Additionally, to harvest the inter-individual variability results, this review focused on continuous cognitive and clinical measures obtained from correlations to associate them with white matter phenotypes. As such, we did not separate distinct structural subtypes (e.g., Ferreira et al. 2020; Forkel et al. 2020) and did not take different diffusion matrices (e.g., fractional anisotropy vs mean diffusivity) or tractography algorithms (e.g., tensor vs HARDI) into account. Some of these parameters may be more sensitive and specific than others as discussed above.

However, some measures were underrepresented in our systematic review which prevented any valid comparison (Fig. 5). Finally, while correlational research indicates that there may be a relationship between two variables (e.g., structure and function), it cannot assume causality and prove that one variable causes a change in another variable (e.g., Rousselet and Pernet 2012). This means that from the correlation data reviewed in this study, it is impossible to determine whether anatomical variability is driving behavior or if the anatomy results from an expressed behavior (i.e., directionality problem). In addition, it is also not possible to know whether a third factor mediates the changes in both variables and that the two variables are in fact not related (i.e., third variable problem). Future studies using correlational tractography may benefit from exploring other statistical frameworks such as Bayesian methods to get closer to establishing causal relationships between variables (Pacella et al. 2019). Systematic reviews cannot answer all clinically relevant questions as they are retrospective research projects and as such subject to bias. One bias that we were not able to mitigate in this review was the positive publication bias. We did not report negative correlations as they are not coherently reported in the literature. This review aimed to systematically evaluate and summarize current knowledge and going forward new initiatives such as registered reports should help reduce the positive publication bias associated with the clinical–anatomical correlation method (for an example, see Lazari et al. 2020). Functional white matter atlases (Thiebaut de Schotten et al. 2020) can also help to decode cognitive networks and individual assessment battery correlations (Talozzi et al. 2021).

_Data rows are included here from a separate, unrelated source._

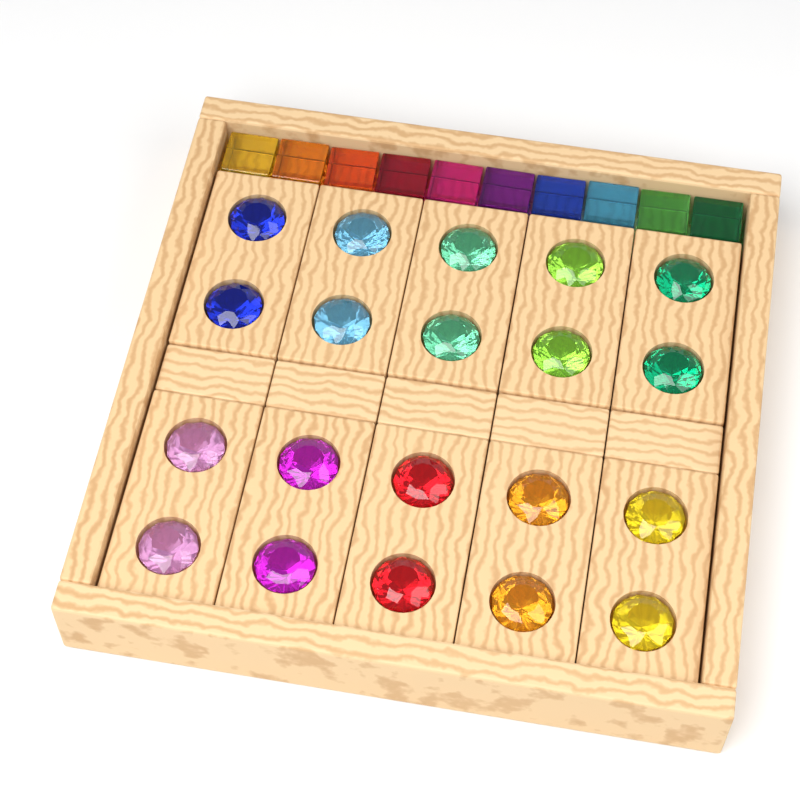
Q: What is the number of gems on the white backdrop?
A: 20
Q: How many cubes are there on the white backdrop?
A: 10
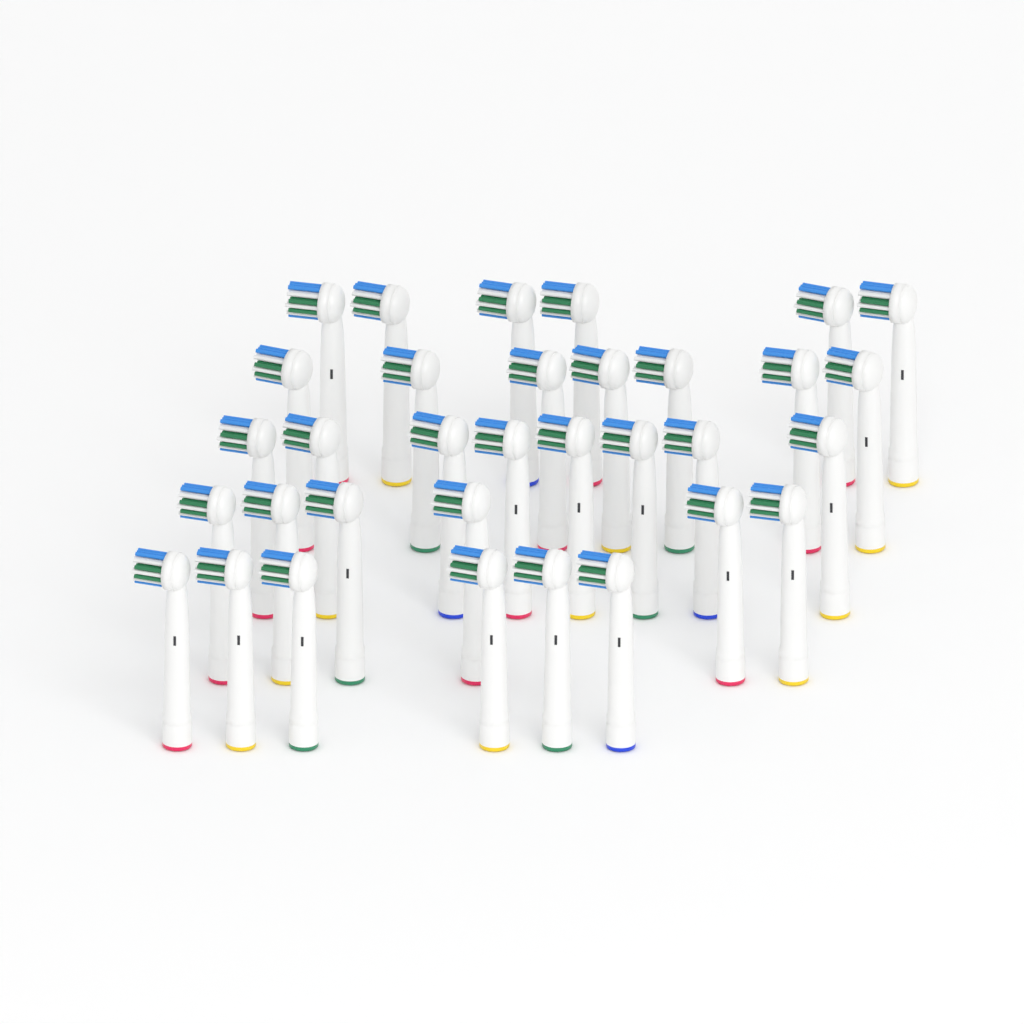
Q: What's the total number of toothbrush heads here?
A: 33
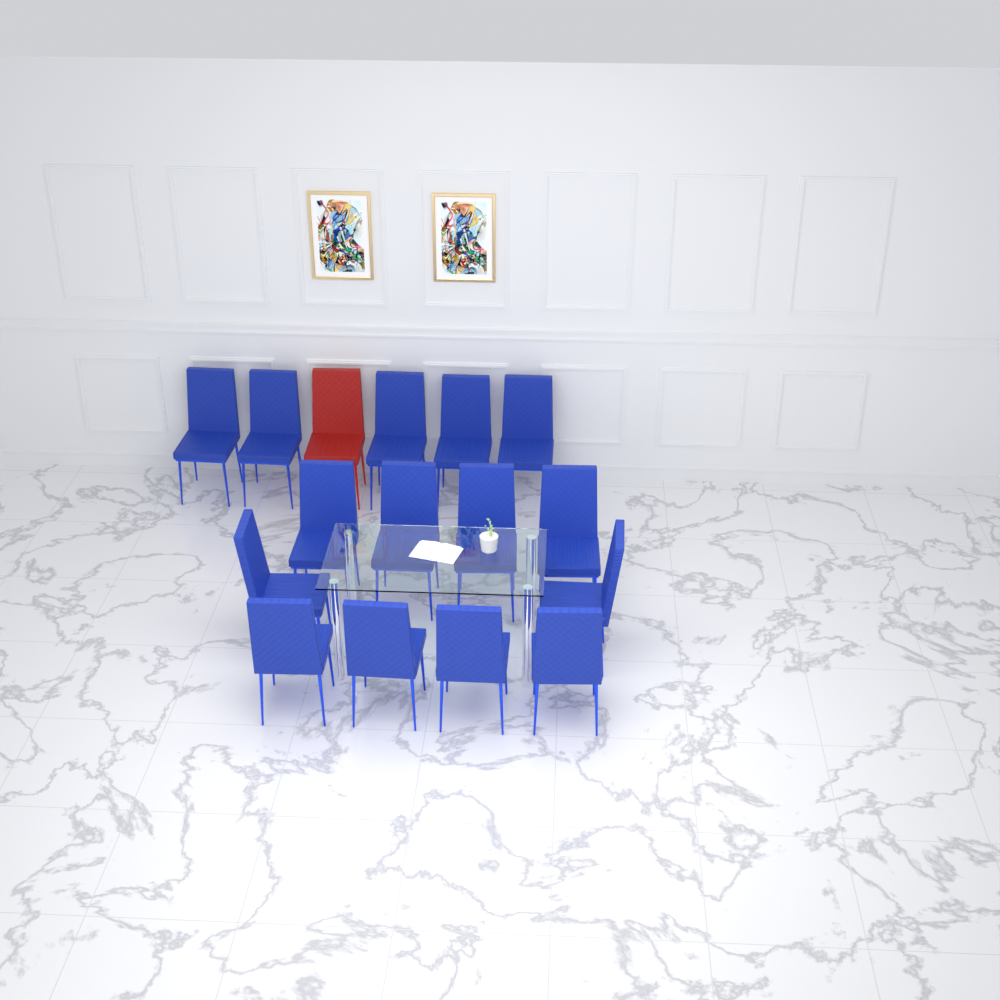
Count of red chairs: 1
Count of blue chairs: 15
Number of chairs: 16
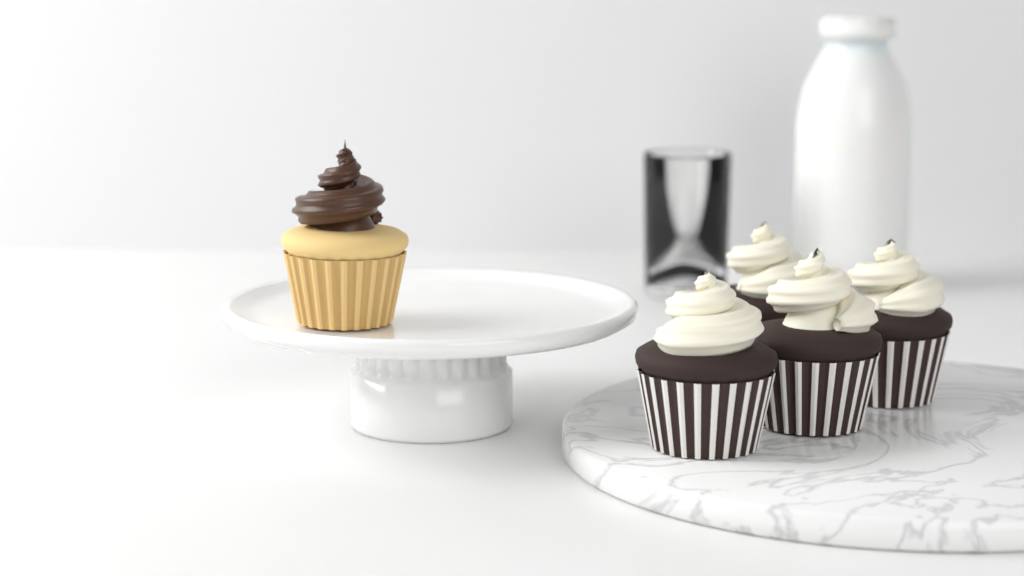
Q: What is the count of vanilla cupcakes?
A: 1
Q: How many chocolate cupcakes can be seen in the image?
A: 4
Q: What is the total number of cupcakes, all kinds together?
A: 5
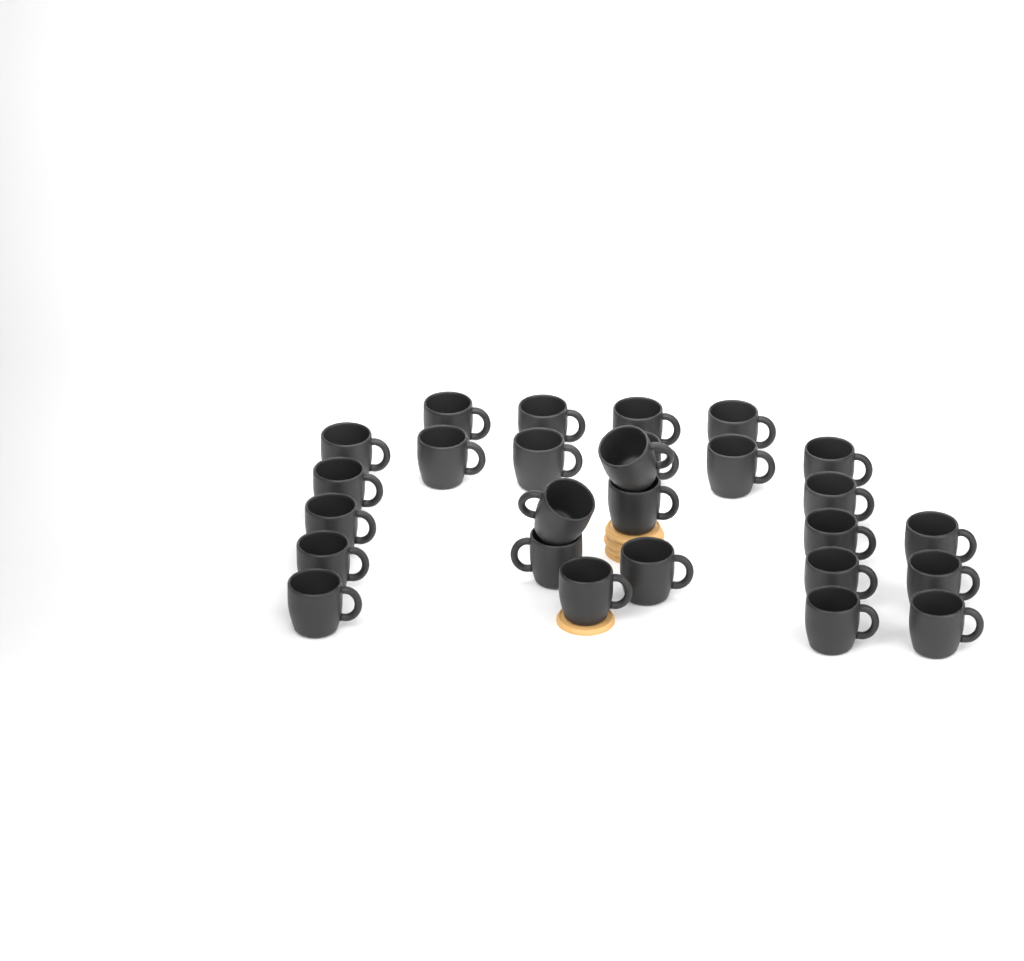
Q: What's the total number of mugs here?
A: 27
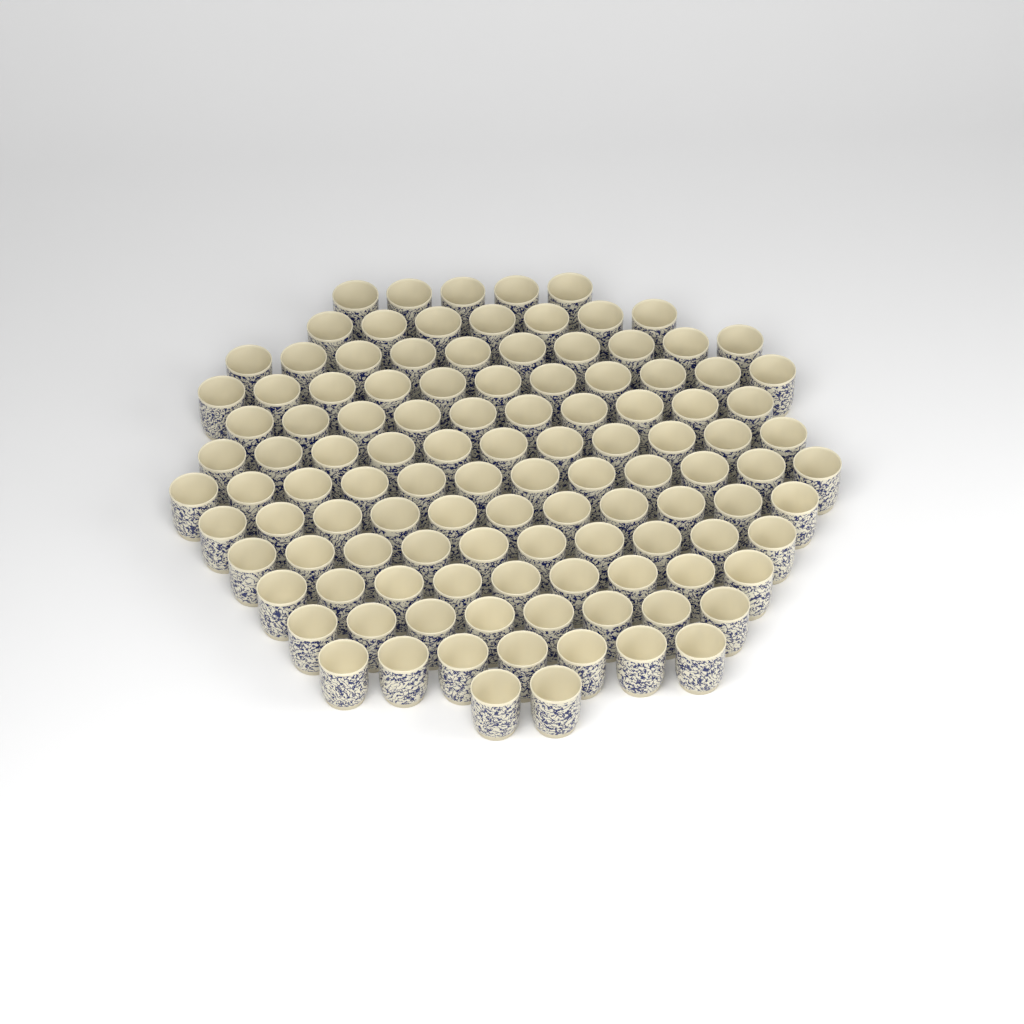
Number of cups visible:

In conclusion, acknowledging and objectively quantifying the magnitude of variability between each of us, particularly when it comes to brain anatomy (i.e. neurovariability), will potentially have a far-reaching impact on clinical practice. While some methodological refinement is needed in the field of white matter tractography (e.g., Dell'Acqua and Catani 2012; Wasserthal et al. 2018; Maier-Hein et al. 2017; Grisot et al. 2021), preliminary evidence indicates that differences in white matter phenotypes are beginning to explain disease progression and differential symptom presentations (Forkel et al. 2020). Variability in structural brain connections can also shed light on why current invasive and non-invasive treatments and therapies help some but not all patients (Lunven et al. 2019; Parlatini et al. 2021; Sanefuji et al. 2017). These findings are encouraging, as we move toward more personalised approaches to medicine. With the improvements suggested in this systematic review, tract–function correlations could be a useful adjunct in studies predicting resilience and recovery in patients.